SCREENSHOT: AWS Route 53 Top Left Menu - Hosted vs Registered Domains
Click on "Hosted Zones"
Select your domain (example.com)
Select the "Record Set" with type NS
Copy each line item / name server from the value box
ns1.amazon.com
ns2.amazon.org
ns3.amazon.net
ns4.amazon.co.uk
Now click on "Registered Domains"
Select your domain
Past each entry in the upper right hand corner
SCREENSHOT: Paste example.com Name Server Entries
The major steps to create an Amazon Route 53 alias to an Amazon S3 bucket are:
Create a bucket with the DNS name (eg images.my-company.com) -- note that the Bucket Name must match the DNS that you wish users to enter when accessing the URL
Activate Static Website Hosting on the Amazon S3 Bucket
In Route 53, create a Hosted Zone or use an existing Hosted Zone
Create a Record Set in the Hosted Zone
Name: Match the subdomain to the name of your S3 Bucket
Type: A
Alias: Yes
Alias Target: Select your S3 website from the pull-down list
See: Setting Up a Static Website Using a Custom Domain
The most important part is that the Bucket must have the same name as the Route 53 domain name (eg images.my-company.com).

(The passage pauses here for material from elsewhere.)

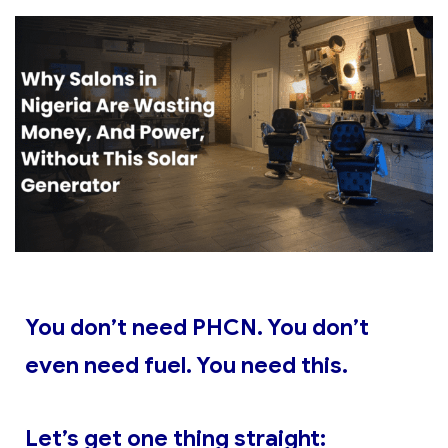
You don’t need PHCN. You don’t
even need fuel. You need this.
Let’s get one thing straight:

If problems are experienced, first try to access the content via the Static Website URL. If that works, resolve the URL (eg via DNSLOOKUP or PING) and compare the IP address to a resolution of your domain name. They should both return the same IP address.
I find a solution.
It seems I deleted my hosted zone which was created by amazon first time against my domain name.
Later when i created my hosted zone again against same domain name I am supposed to update nameservers in the hosted zone page which resolved the conflict of name server resolution
In my case it was a silly Error, I was using my earlier bookmark which was using HTTPS. As soon as I used HTTP, it worked. (ps: Prior to trying this I was routing via cloud front.)
As AWS documentation,
https://docs.aws.amazon.com/Route53/latest/DeveloperGuide/RoutingToS3Bucket.html
An S3 bucket that's configured as a website endpoint doesn't support
SSL/TLS, so you need to route traffic to the CloudFront distribution
and use the S3 bucket as the origin for the distribution.